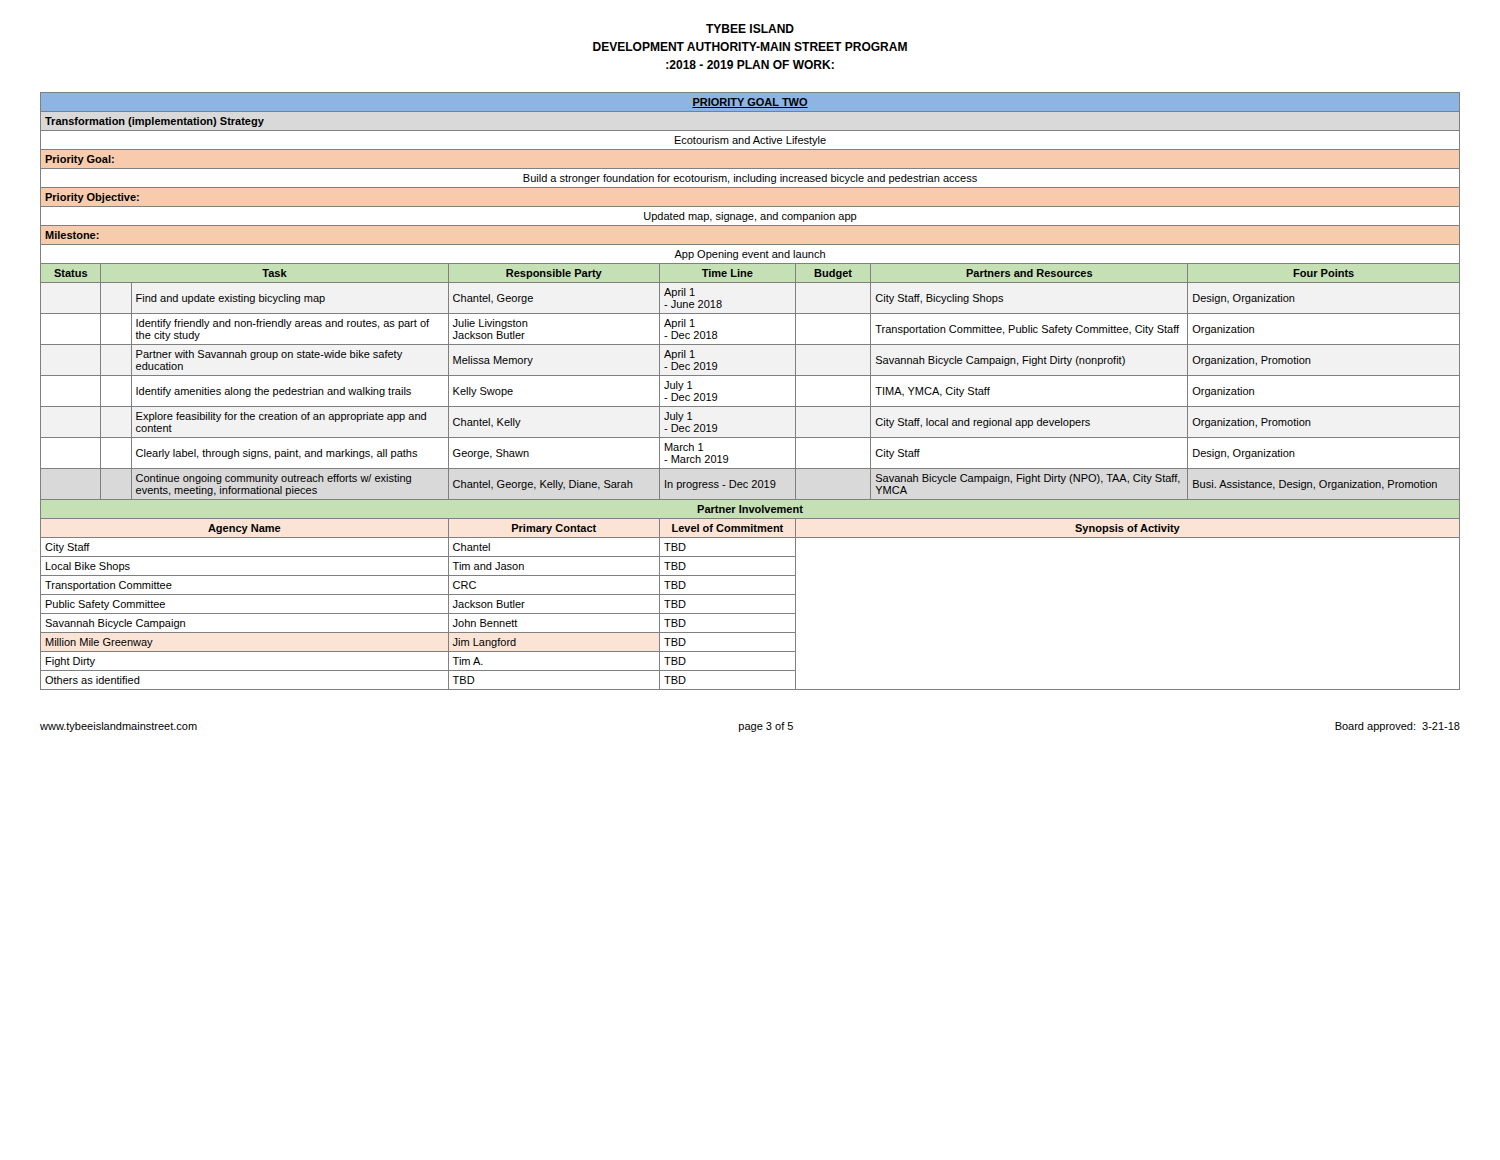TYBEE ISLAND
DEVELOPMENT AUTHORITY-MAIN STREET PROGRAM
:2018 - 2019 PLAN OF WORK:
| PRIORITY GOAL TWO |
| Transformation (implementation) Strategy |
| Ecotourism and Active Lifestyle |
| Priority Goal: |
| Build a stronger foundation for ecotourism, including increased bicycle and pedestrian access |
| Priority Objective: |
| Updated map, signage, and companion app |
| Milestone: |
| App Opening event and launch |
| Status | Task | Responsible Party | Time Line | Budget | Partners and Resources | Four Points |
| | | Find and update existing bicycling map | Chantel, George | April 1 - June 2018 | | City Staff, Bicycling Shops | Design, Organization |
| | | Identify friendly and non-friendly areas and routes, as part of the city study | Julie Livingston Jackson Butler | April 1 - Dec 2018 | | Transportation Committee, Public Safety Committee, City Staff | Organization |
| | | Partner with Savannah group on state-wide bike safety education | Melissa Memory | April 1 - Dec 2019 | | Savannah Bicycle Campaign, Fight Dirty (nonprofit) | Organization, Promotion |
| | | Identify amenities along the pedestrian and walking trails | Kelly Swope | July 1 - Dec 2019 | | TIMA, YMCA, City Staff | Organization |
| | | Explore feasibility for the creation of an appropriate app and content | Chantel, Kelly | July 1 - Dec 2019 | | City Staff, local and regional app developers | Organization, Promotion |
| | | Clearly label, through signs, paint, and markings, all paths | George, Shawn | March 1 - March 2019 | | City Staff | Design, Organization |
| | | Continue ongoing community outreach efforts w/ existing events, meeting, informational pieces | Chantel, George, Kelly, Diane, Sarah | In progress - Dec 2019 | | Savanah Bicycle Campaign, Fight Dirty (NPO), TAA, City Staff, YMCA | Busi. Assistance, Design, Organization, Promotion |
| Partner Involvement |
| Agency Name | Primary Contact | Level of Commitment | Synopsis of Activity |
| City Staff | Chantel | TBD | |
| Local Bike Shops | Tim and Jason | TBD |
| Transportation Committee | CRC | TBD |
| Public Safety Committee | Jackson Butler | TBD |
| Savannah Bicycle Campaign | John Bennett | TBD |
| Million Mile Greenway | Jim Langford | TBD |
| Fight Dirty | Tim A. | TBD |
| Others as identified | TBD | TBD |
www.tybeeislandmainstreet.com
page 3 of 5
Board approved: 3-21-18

---*---

Aim of the exercise:
Word-for-word transcription: the whole listing, with images excluded.

Exercise output:
TYBEE ISLAND
DEVELOPMENT AUTHORITY-MAIN STREET PROGRAM
:2018 - 2019 PLAN OF WORK:
| PRIORITY GOAL TWO |
| Transformation (implementation) Strategy |
| Ecotourism and Active Lifestyle |
| Priority Goal: |
| Build a stronger foundation for ecotourism, including increased bicycle and pedestrian access |
| Priority Objective: |
| Updated map, signage, and companion app |
| Milestone: |
| App Opening event and launch |
| Status | Task | Responsible Party | Time Line | Budget | Partners and Resources | Four Points |
| | | Find and update existing bicycling map | Chantel, George | April 1 - June 2018 | | City Staff, Bicycling Shops | Design, Organization |
| | | Identify friendly and non-friendly areas and routes, as part of the city study | Julie Livingston Jackson Butler | April 1 - Dec 2018 | | Transportation Committee, Public Safety Committee, City Staff | Organization |
| | | Partner with Savannah group on state-wide bike safety education | Melissa Memory | April 1 - Dec 2019 | | Savannah Bicycle Campaign, Fight Dirty (nonprofit) | Organization, Promotion |
| | | Identify amenities along the pedestrian and walking trails | Kelly Swope | July 1 - Dec 2019 | | TIMA, YMCA, City Staff | Organization |
| | | Explore feasibility for the creation of an appropriate app and content | Chantel, Kelly | July 1 - Dec 2019 | | City Staff, local and regional app developers | Organization, Promotion |
| | | Clearly label, through signs, paint, and markings, all paths | George, Shawn | March 1 - March 2019 | | City Staff | Design, Organization |
| | | Continue ongoing community outreach efforts w/ existing events, meeting, informational pieces | Chantel, George, Kelly, Diane, Sarah | In progress - Dec 2019 | | Savanah Bicycle Campaign, Fight Dirty (NPO), TAA, City Staff, YMCA | Busi. Assistance, Design, Organization, Promotion |
| Partner Involvement |
| Agency Name | Primary Contact | Level of Commitment | Synopsis of Activity |
| City Staff | Chantel | TBD | |
| Local Bike Shops | Tim and Jason | TBD |
| Transportation Committee | CRC | TBD |
| Public Safety Committee | Jackson Butler | TBD |
| Savannah Bicycle Campaign | John Bennett | TBD |
| Million Mile Greenway | Jim Langford | TBD |
| Fight Dirty | Tim A. | TBD |
| Others as identified | TBD | TBD |
www.tybeeislandmainstreet.com
page 3 of 5
Board approved: 3-21-18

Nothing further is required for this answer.